What the task requires: Every line in the data below that includes "Panchami" belongs in the answer, copied as it stands.

Data to examine:
────────

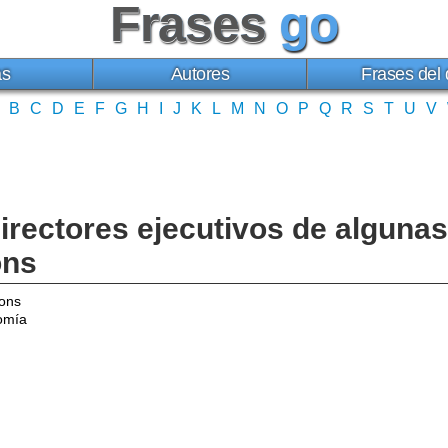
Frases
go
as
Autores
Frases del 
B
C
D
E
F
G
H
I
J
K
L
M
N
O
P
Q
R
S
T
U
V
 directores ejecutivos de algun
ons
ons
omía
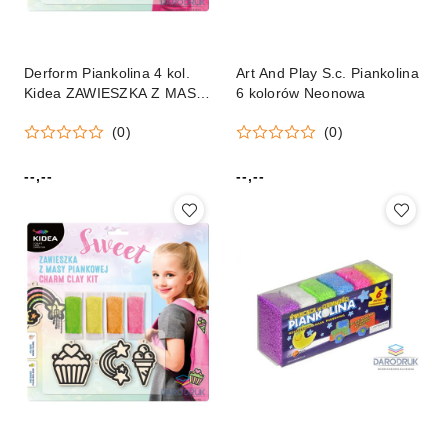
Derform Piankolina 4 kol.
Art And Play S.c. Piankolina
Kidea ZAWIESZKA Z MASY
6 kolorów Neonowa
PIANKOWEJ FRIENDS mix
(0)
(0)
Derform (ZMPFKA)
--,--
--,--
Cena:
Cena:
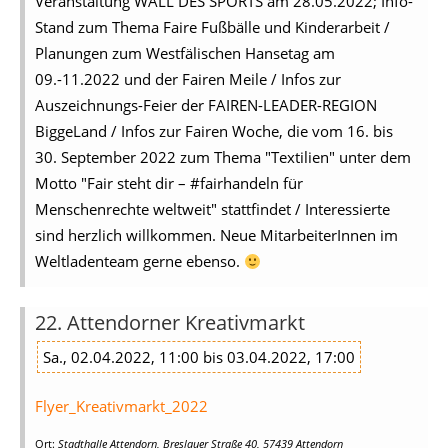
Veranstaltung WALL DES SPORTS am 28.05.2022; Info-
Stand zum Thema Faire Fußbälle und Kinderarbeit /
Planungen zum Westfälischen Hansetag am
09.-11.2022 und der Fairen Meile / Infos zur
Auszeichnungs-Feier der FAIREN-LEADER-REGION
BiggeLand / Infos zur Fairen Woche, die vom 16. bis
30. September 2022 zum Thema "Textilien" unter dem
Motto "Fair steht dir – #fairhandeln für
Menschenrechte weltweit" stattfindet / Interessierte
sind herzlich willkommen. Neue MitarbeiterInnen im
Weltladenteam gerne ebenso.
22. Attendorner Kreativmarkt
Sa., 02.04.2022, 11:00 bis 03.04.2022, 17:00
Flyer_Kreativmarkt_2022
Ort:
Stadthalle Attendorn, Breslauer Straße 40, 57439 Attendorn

────────

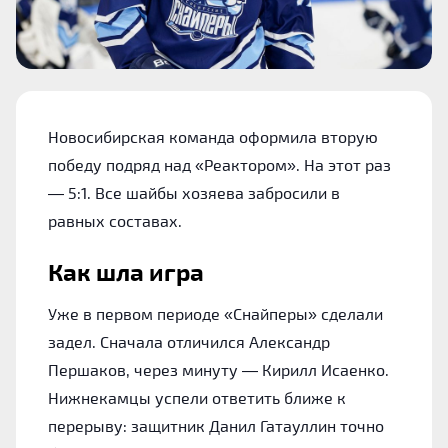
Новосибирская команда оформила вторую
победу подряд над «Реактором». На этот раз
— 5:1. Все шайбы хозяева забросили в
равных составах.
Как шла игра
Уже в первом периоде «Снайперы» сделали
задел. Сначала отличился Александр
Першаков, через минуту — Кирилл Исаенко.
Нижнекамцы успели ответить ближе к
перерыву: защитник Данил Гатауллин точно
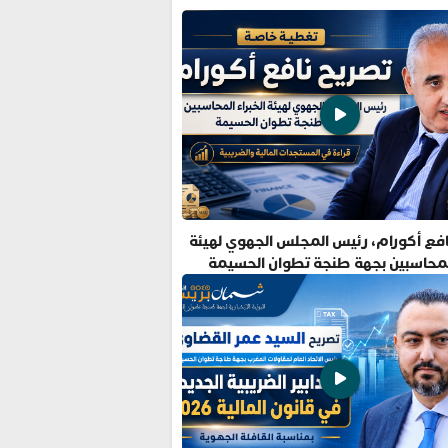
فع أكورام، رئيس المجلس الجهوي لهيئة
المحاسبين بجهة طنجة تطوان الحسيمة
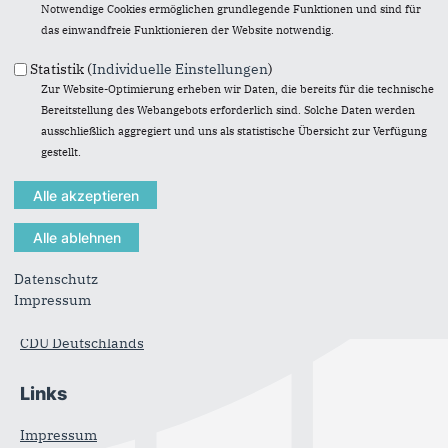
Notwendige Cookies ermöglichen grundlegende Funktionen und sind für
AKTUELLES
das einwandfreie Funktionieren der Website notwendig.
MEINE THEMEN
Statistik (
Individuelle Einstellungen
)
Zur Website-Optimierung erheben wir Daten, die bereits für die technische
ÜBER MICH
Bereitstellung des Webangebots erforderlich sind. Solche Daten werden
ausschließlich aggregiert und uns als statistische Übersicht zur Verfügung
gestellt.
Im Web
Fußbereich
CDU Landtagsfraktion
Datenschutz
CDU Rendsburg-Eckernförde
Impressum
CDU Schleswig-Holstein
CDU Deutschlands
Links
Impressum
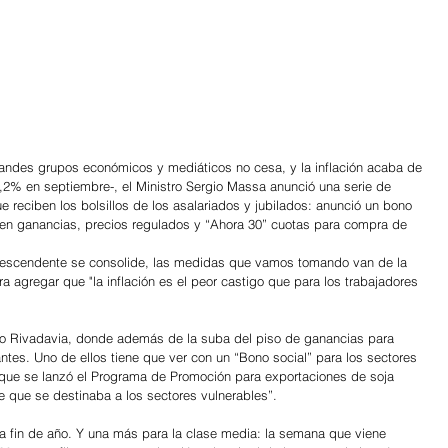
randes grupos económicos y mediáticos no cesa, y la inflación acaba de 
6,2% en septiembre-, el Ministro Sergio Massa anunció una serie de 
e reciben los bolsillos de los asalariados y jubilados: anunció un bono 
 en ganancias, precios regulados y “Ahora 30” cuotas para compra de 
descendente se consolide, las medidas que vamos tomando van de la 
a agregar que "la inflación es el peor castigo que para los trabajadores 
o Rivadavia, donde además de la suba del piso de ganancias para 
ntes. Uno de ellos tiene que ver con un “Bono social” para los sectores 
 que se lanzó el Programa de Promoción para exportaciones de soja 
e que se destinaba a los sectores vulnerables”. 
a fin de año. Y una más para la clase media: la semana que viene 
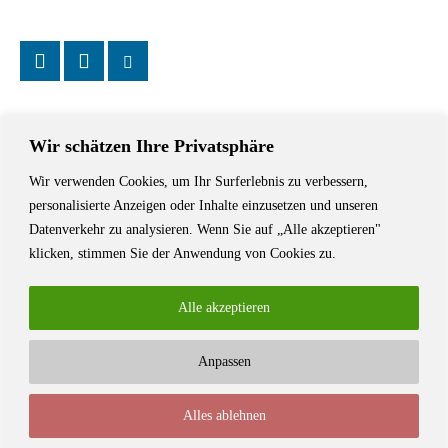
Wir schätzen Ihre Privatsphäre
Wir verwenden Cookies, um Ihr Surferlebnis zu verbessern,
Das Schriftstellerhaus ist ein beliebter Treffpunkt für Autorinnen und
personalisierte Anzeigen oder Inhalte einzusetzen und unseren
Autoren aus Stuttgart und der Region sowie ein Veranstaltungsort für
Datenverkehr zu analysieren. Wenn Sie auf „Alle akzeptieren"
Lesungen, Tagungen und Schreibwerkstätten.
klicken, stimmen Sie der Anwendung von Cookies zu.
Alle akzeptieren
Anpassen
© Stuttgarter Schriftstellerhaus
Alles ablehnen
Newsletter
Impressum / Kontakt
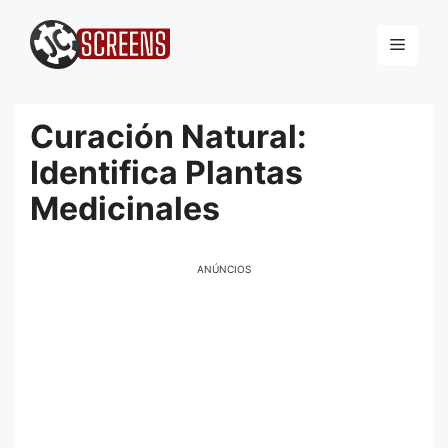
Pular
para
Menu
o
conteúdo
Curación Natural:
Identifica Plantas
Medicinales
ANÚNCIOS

────────

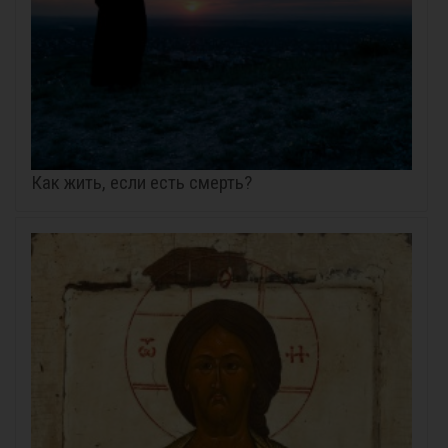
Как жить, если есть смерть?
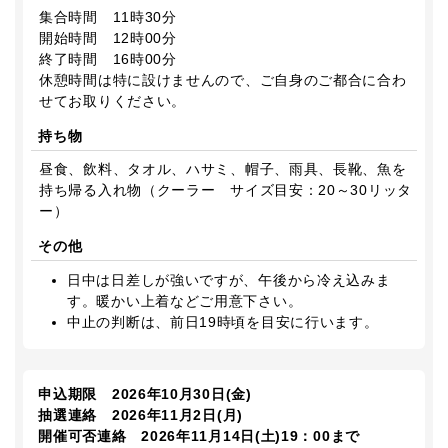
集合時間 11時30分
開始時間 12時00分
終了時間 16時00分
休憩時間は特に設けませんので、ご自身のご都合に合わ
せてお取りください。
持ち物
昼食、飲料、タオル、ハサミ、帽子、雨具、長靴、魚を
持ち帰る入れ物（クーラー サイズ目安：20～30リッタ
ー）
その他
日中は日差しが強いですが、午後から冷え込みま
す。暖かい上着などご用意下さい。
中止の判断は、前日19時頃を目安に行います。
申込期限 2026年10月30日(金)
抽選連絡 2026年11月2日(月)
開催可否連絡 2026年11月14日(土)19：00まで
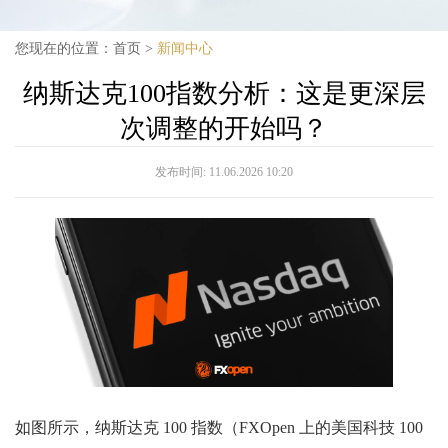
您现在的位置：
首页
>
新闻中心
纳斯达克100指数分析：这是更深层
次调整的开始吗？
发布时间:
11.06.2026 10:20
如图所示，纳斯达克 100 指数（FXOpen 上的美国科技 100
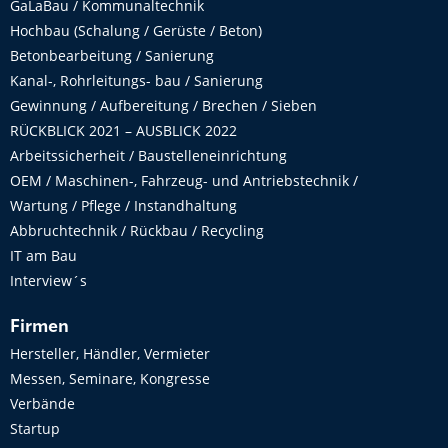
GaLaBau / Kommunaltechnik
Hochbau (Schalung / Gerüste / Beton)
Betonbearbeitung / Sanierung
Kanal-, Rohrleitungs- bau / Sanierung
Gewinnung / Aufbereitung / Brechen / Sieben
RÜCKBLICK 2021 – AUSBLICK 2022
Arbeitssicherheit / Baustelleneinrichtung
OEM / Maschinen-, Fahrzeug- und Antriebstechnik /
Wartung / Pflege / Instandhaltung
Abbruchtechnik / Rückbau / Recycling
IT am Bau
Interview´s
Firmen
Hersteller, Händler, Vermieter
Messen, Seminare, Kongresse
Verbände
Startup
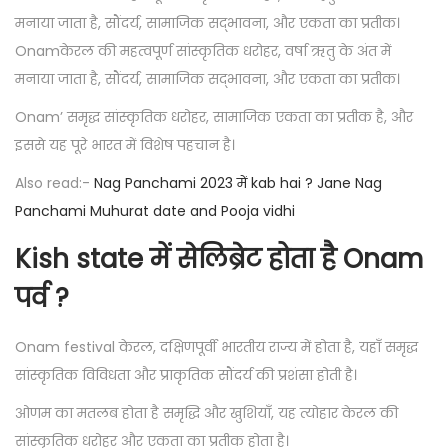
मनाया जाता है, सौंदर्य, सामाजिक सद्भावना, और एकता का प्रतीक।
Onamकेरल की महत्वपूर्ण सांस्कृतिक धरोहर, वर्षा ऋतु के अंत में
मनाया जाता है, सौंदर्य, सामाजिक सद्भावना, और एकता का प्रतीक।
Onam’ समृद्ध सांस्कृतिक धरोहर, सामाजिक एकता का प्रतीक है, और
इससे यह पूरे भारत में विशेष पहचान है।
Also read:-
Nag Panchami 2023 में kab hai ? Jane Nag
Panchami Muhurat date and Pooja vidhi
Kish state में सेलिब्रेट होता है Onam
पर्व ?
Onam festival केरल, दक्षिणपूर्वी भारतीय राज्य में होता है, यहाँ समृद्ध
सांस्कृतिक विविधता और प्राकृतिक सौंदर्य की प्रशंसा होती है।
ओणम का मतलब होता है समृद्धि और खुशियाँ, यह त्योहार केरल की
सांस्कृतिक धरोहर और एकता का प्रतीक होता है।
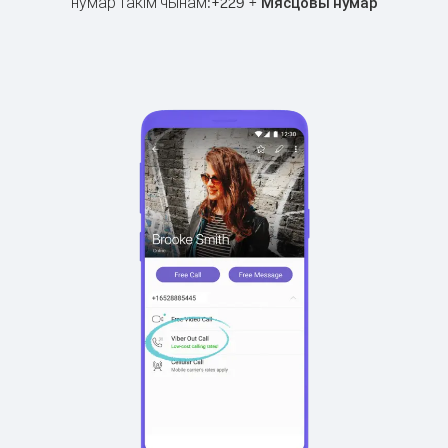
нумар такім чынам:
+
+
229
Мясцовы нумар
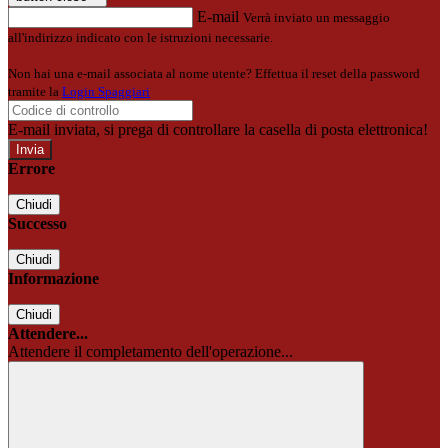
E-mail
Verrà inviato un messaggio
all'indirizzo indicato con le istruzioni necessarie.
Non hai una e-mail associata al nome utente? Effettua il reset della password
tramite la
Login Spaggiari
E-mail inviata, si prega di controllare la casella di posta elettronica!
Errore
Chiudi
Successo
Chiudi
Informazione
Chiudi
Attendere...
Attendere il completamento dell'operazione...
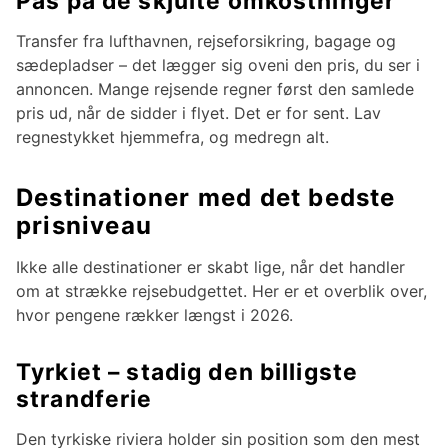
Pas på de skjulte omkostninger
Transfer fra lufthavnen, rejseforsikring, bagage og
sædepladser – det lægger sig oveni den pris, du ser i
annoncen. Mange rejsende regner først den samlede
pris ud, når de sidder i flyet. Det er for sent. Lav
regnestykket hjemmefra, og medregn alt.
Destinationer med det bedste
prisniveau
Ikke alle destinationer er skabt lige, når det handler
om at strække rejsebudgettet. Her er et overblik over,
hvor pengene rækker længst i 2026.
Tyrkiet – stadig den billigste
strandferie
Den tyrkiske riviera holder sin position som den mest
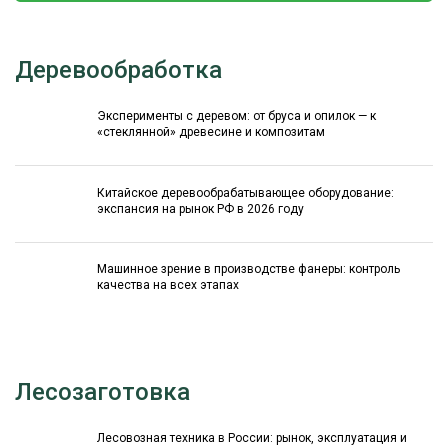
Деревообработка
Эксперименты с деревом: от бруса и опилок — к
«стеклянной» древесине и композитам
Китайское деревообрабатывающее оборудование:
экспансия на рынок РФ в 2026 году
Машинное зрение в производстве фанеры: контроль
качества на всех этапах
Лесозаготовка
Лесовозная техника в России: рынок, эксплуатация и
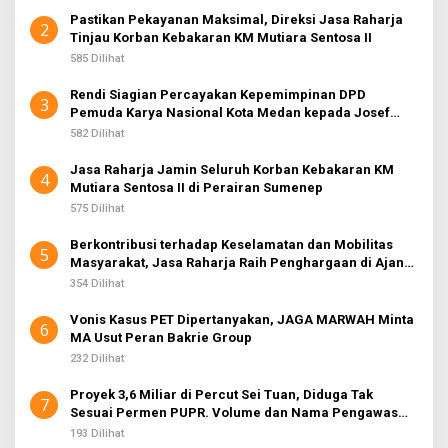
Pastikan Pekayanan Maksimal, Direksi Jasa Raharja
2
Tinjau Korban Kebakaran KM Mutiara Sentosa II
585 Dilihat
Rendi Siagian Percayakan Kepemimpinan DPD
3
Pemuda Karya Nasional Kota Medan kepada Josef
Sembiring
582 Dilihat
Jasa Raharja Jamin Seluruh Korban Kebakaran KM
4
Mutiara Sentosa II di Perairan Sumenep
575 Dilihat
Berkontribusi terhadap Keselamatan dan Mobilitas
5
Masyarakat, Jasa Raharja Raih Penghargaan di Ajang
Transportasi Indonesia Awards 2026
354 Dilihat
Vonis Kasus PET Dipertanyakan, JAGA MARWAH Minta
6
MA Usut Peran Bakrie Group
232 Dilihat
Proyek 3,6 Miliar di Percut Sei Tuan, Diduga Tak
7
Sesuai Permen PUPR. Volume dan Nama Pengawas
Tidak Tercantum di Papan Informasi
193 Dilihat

────────

Reply to the task:
Nag Panchami 2023 में kab hai ? Jane Nag
Panchami Muhurat date and Pooja vidhi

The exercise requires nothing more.